It’s time to admit self-driving cars aren’t going to happen

A couple caveats for those going apoplectic over the headline: I mean self-driving isn’t going to be a thing A) in our lifetimes and B) with any kind of omnipresent scale. So in terms of the daily lived experience of most people reading this, truly autonomous vehicles just aren’t going to happen. The evidence pointing to this has been mounting for years now, if not decades, but it’s now tipped the balance to where it’s hard to ignore for a reasoned observer — even one like myself who has previously been very optimistic about self-driving prospects.

My decision to make this call is mostly predicated on one big event from Wednesday: Scooped by our very own Kirsten Korosec, Ford announced that it would be winding down Argo AI, the company backed by itself and fellow automaker Volkswagen focused on developing full level 4 autonomous driving technologies. Ford explained their justification in doing so when they released their Q3 earnings a few hours later, noting that not only were they shutting down Argo, but they were also essentially deprioritizing L4 technologies altogether, to instead focus on advanced driver assistance (ADAS) systems with internal resources.

Ford CEO Jim Farley justified this by saying on the company’s earnings call Wednesday evening that “profitable, fully autonomous vehicles at scale are a long way off and we won’t necessarily have to create that technology for ourselves.” The sentiments echoed those of a much younger and more tech-forward automaker CEO from just last week at our Disrupt conference in San Francisco.

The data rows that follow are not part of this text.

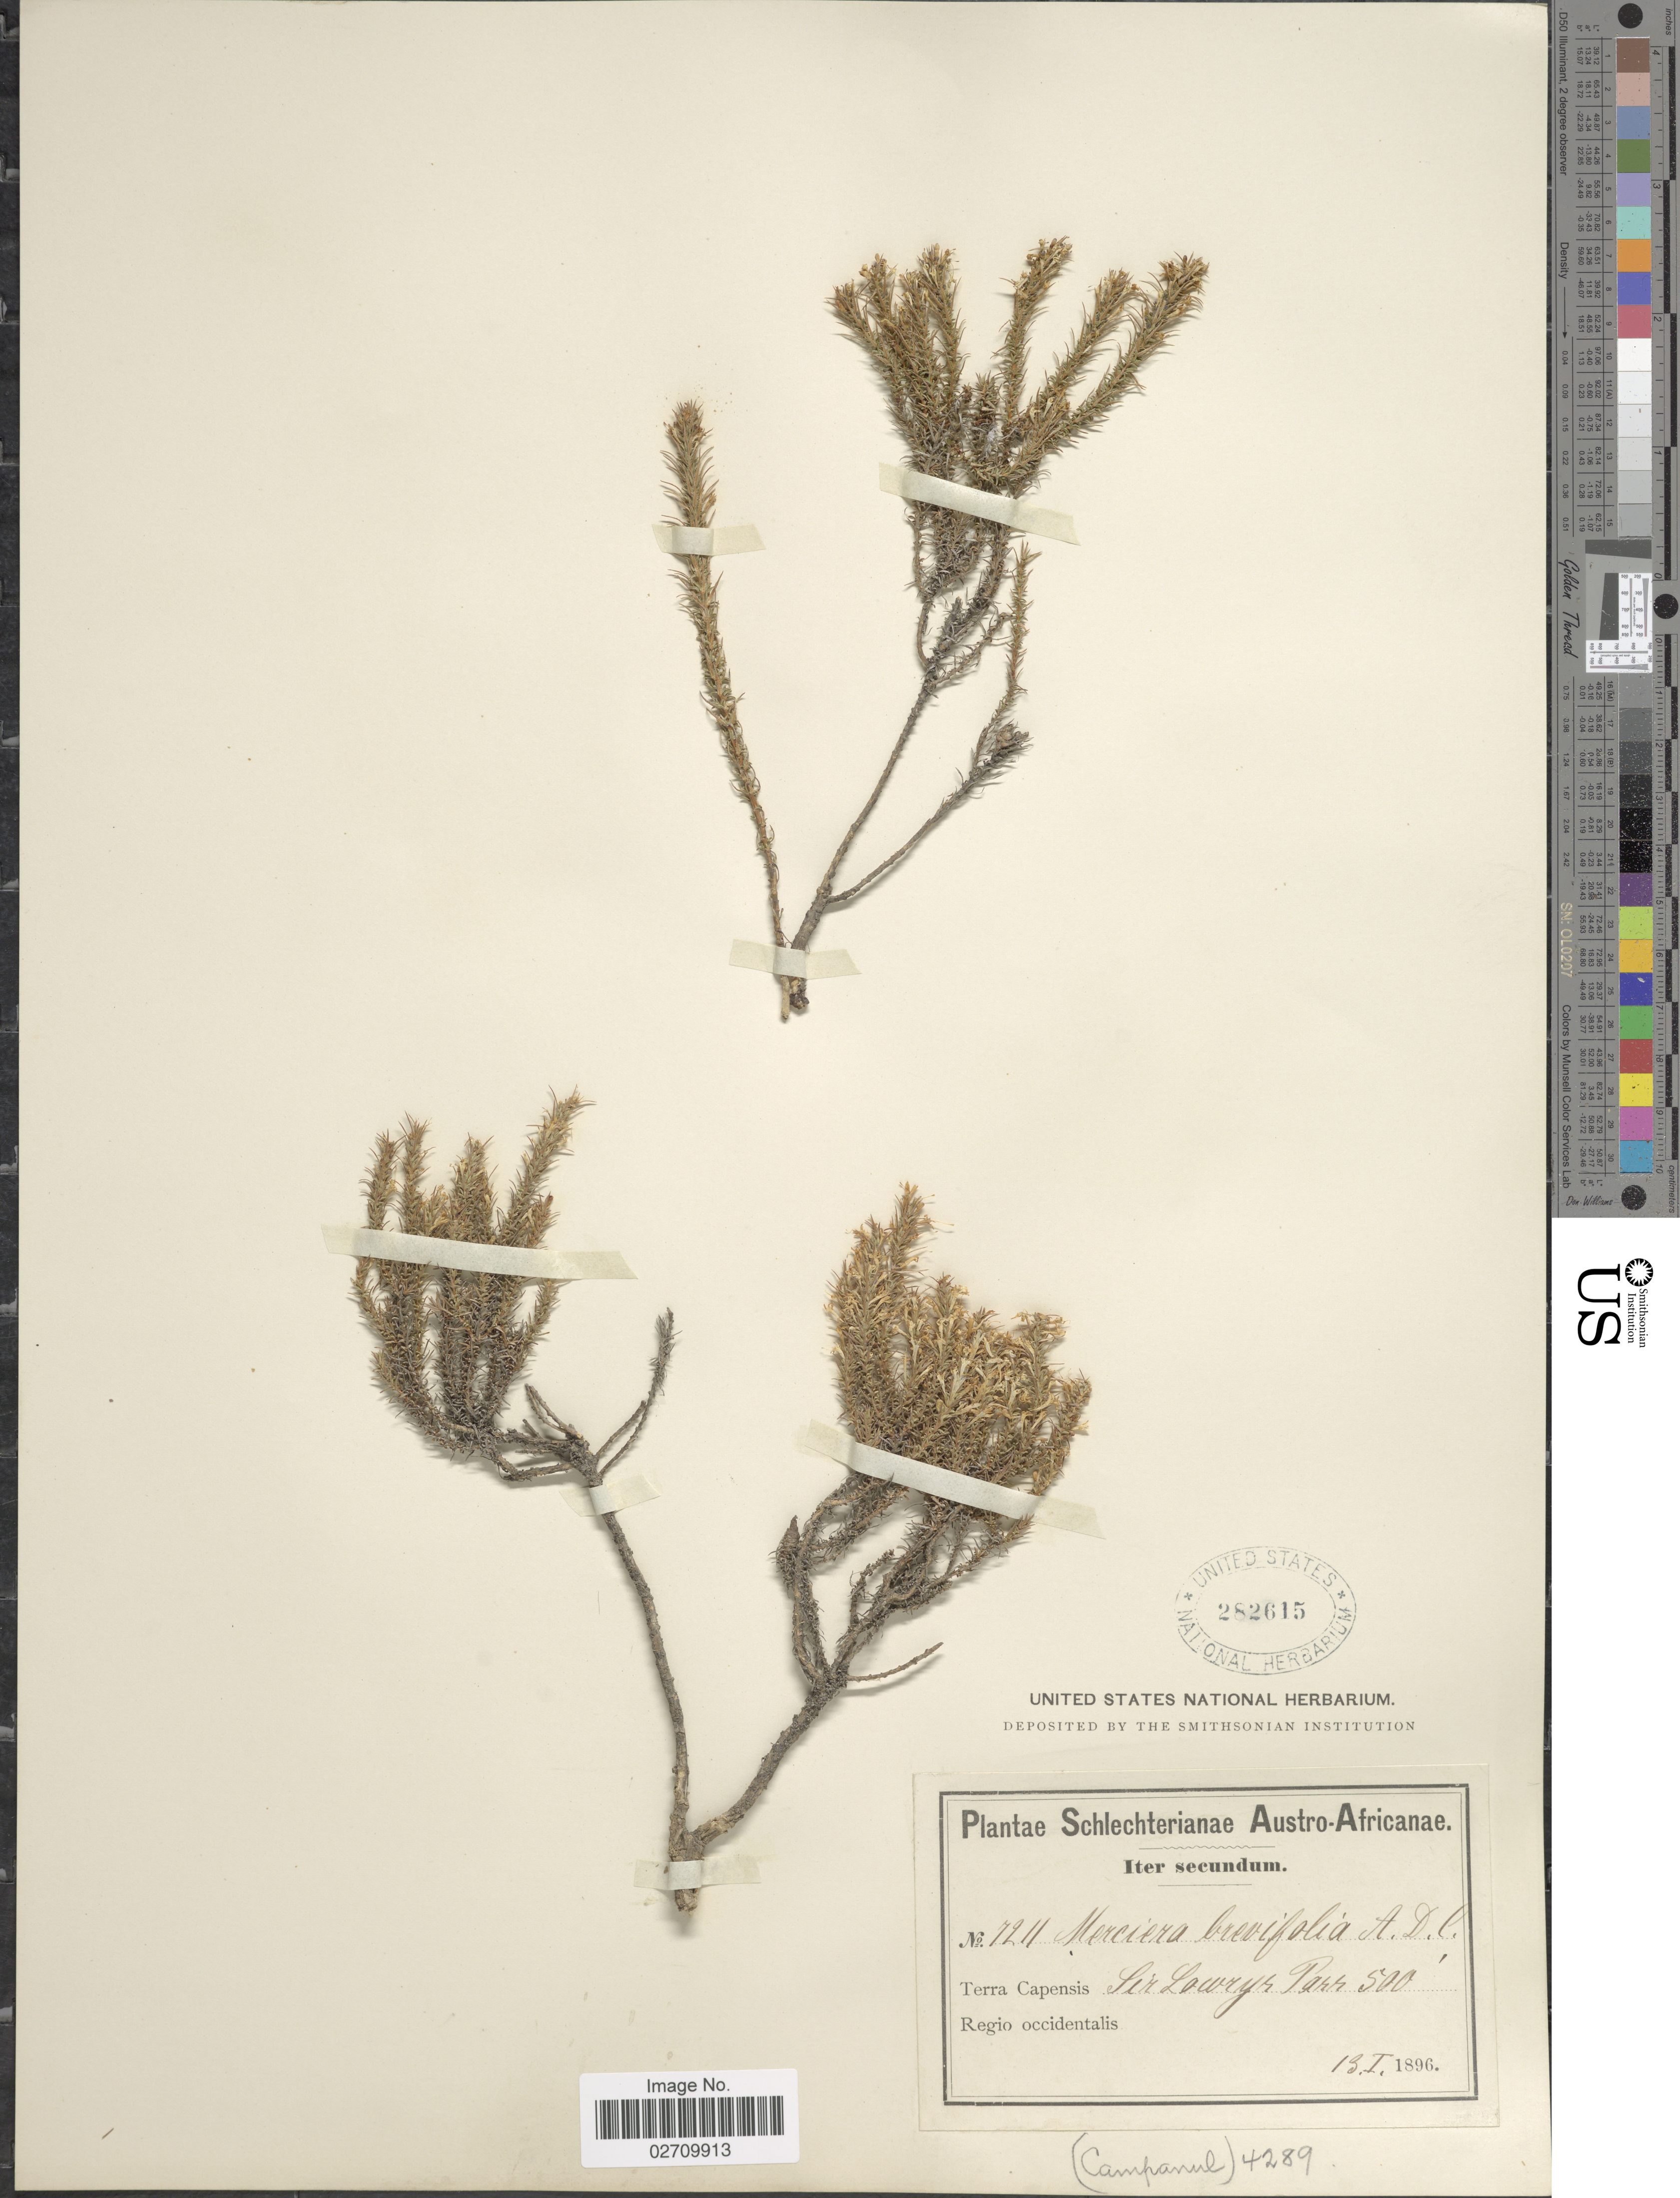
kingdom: Plantae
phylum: Tracheophyta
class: Magnoliopsida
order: Asterales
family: Campanulaceae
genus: Merciera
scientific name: Merciera brevifolia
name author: A. DC.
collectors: Schlechter, --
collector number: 7211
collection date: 1896-01-13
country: South Africa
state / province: Western Cape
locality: Austro-Africanae, Terra Capensis, Sir Lowry's Pass, Regio occidentalis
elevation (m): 152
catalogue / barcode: US 282615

While Rivian CEO RJ Scaringe did say the company was eventually aiming to introduce Level 4 autonomy, he also said that the plan is to focus first on L2 and L3 ADAS, with its existing shipping vehicles capped at L3 given their current hardware limitations. He did say that he believes L4 is actually currently possible for companies with the proper advanced hardware kit on cars — with the caveat that those be geofenced to a specific location.

That brings us to the companies that are currently operating driverless vehicles on actual public roads, Waymo and GM’s Cruise. Surely, if two (ostensibly) for-profit companies are already out there doing it, then it’s going to happen, right?

The fact is that these existing services are extremely constrained in terms of geography and operating hours (though the latter is arguably a regulatory issue) and that seems unlikely to change at a pace that would make them ubiquitous in any reasonable time frame. Plus, the existing services face consistent, vocal criticism from residents who have to share the road with them.

At least Cruise and Waymo’s vehicles are tuned for extreme caution — possibly to a fault. Tesla on the other hand seems much more intent on hard-charging into a future where its so-called “Full Self-Driving” technology actually lives up to its name, with an expanding pool of beta users employing the tech on public streets and frequent software iterations that on at least one occasion have done more harm than good. Musk is also intent on stripping out as many sensors as possible from the Tesla autonomy hardware kit, probably in search of margins, under the misguided belief that compute, AI and optical input will improve and combine to act as a cure-all.

Musk strives to justify Tesla’s approach on the regular, but it looks like he may have to do that explaining in more granular detail to the U.S. Department of Justice if they proceed with any action resulting from an ongoing criminal investigation the government branch is pursuing.

With even early pioneers striking a skeptical note, the time to consider the opportunity costs of shoveling money into the autonomy engine on autopilot is now. Argo AI was considered a leader with solid technological fundamentals by most experts in the field, so its shuttering is a strong signal not to be ignored. Meanwhile, I barely even scratched the surface on regulatory and public acceptance of any true ubiquitous self-driving, which will necessarily lag technological development — and likely by a lot, not a little.